OncoCyte’s results are not included in BioTime’s condensed consolidated statements of operations for the three months ended March 31, 2018. BioTime’s condensed consolidated statements of operations for the three months ended March 31, 2017 include OncoCyte’s results for the period from January 1, 2017 through February 16, 2017, the day immediately preceding the OncoCyte Deconsolidation.


Liquidity – Since inception, BioTime has incurred significant operating losses and has funded its operations primarily through the issuance of equity securities, payments from research grants, royalties from product sales and sales of research products and services. At March 31, 2018, BioTime had an accumulated deficit of $279.4 million, working capital of $30.3 million and shareholders’ equity of $102.5 million. BioTime has evaluated its projected cash flows and believes that its cash, cash equivalents and marketable equity securities of $31.4 million at March 31, 2018 provide sufficient cash, cash equivalents, and liquidity to carry out BioTime’s current operations through at least twelve months from the issuance date of the condensed consolidated financial statements included in this Report. BioTime also holds shares of Asterias and OncoCyte common stock with a combined market value of $62.3 million at March 31, 2018. Although BioTime has no present plans to liquidate its holdings of Asterias or OncoCyte shares, if BioTime needs near term working capital or liquidity to supplement its cash and cash equivalents for its operations, BioTime may sell some, or all, of its Asterias or OncoCyte shares, as necessary.

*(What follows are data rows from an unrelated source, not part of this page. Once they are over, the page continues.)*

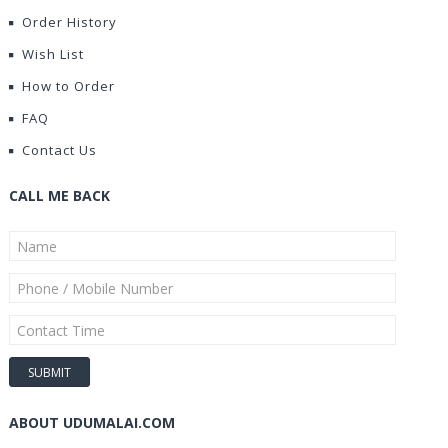
Order History
Wish List
How to Order
FAQ
Contact Us
CALL ME BACK
ABOUT UDUMALAI.COM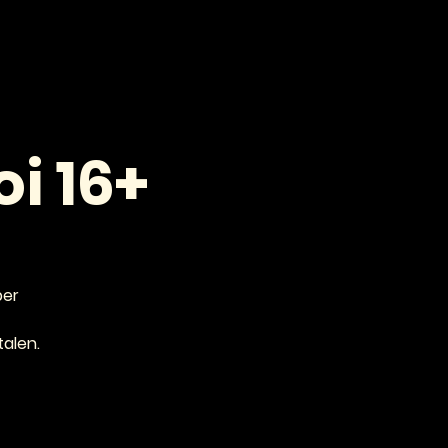
VOOR PROFESSIONALS
CONTACT
i 16+
per
talen.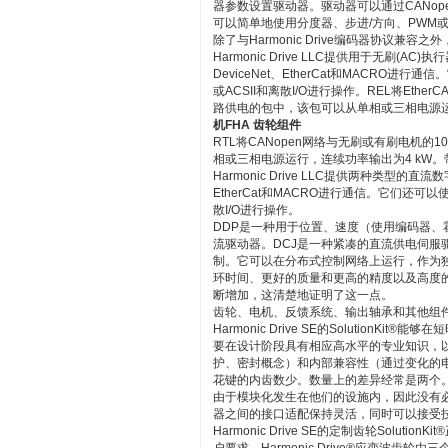
器参数设置驱动器。驱动器可以通过CANopen、
可以简单地使用分度器、步进/方向、PWM或+或
除了与Harmonic Drive编码器协议
Harmonic Drive LLC提供用于无刷(
DeviceNet、EtherCat和MACRO
或ACSII和离散I/O进行操作。REL将Et
路供电的包中，该包可以从单相或三相电源运
机FHA 齿轮组件
RTL将CANopen网络与无刷或有刷电机
相或三相电源运行，连续功率输出为4 kW。带有M
Harmonic Drive LLC提供两种类型的直
EtherCat和MACRO进行通信。它们还可以
散I/O进行操作。
DDP是一种用于位置、速度（使用编码器、
流驱动器。DCJ是一种紧凑的直流供电伺服
制。它可以在分布式控制网络上运行，作为
环时间、更好的质量和更高的精度以及高度
断增加，这清楚地证明了这一点。
齿轮、电机、反馈系统、输出轴承和其他组
Harmonic Drive SE的Solutio
要在设计阶段具有相应高水平的专业知识，
护、密封概念）和内部兼容性（通过变化的
花键的内齿数少。数量上的差异经常是两个
由于模块化发生在他们的设施内，因此没有
器之间的接口适配保持灵活，同时可以接受
Harmonic Drive SE的定制齿轮Sol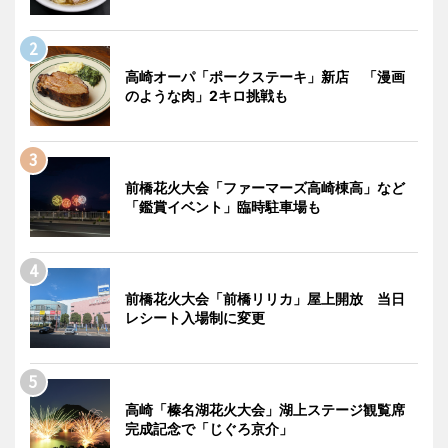
高崎オーパ「ポークステーキ」新店 「漫画
のような肉」2キロ挑戦も
前橋花火大会「ファーマーズ高崎棟高」など
「鑑賞イベント」臨時駐車場も
前橋花火大会「前橋リリカ」屋上開放 当日
レシート入場制に変更
高崎「榛名湖花火大会」湖上ステージ観覧席
完成記念で「じぐろ京介」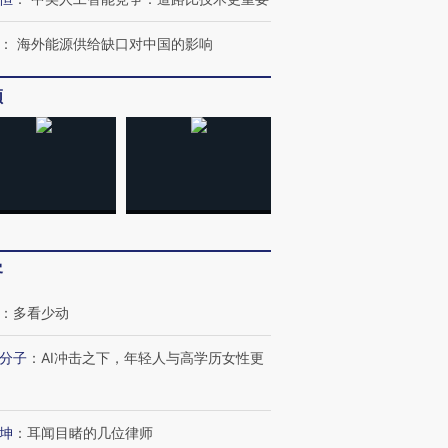
：
海外能源供给缺口对中国的影响
频
客
：
多看少动
分子
：
AI冲击之下，年轻人与高学历女性更
OX的吸金
马航飞行员跨国走私7万
视线｜被称为“蟑螂”的印
让中产们甘
坤
：
耳闻目睹的几位律师
粒摇头丸 尿检体内含3种
度Z世代 用街头抗争将教
秘鲁纳斯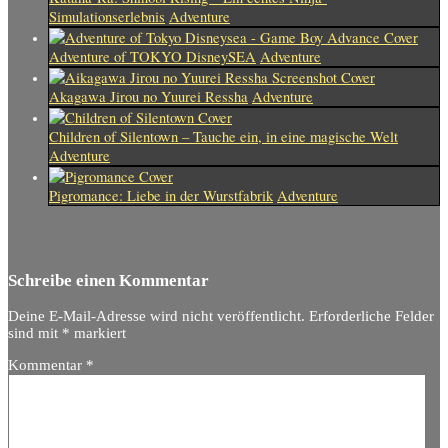
Simulationserlebnis
Adventure
Adventure of TOKYO DisneySEA
Adventure
Akagawa Jirou no Yuurei Ressha
Adventure
Children of Silentown – Tauche ein, in eine magische Welt
Adventure
Pigromance: Liebe in der Wurstfabrik
Adventure
Schreibe einen Kommentar
Deine E-Mail-Adresse wird nicht veröffentlicht.
Erforderliche Felder
sind mit
*
markiert
Kommentar
*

BioTime’s projected cash flows are subject to various risks and uncertainties, and the unavailability or inadequacy of financing to meet future capital needs could force it to modify, curtail, delay, or suspend some or all aspects of its planned operations. BioTime’s determination as to when it will seek new financing and the amount of financing that it will need will be based on its evaluation of the progress it makes in its research and development programs, any changes to the scope and focus of those programs, and projection of future costs, revenues, and rates of expenditure. For example, clinical trials being conducted for its OpRegen® program will be funded in part with funds from grants and not from cash on hand. If BioTime were to lose grant funding or is unable to continue to provide working capital to the OpRegen® program, it may be required to delay, postpone, or cancel the clinical trials or limit the number of clinical trial sites, unless BioTime is able to obtain adequate financing from another source that could be used for the clinical trials. BioTime cannot assure that adequate financing will be available on favorable terms, if at all. Sales of additional equity securities by BioTime or its subsidiaries could result in the dilution of the interests of present shareholders.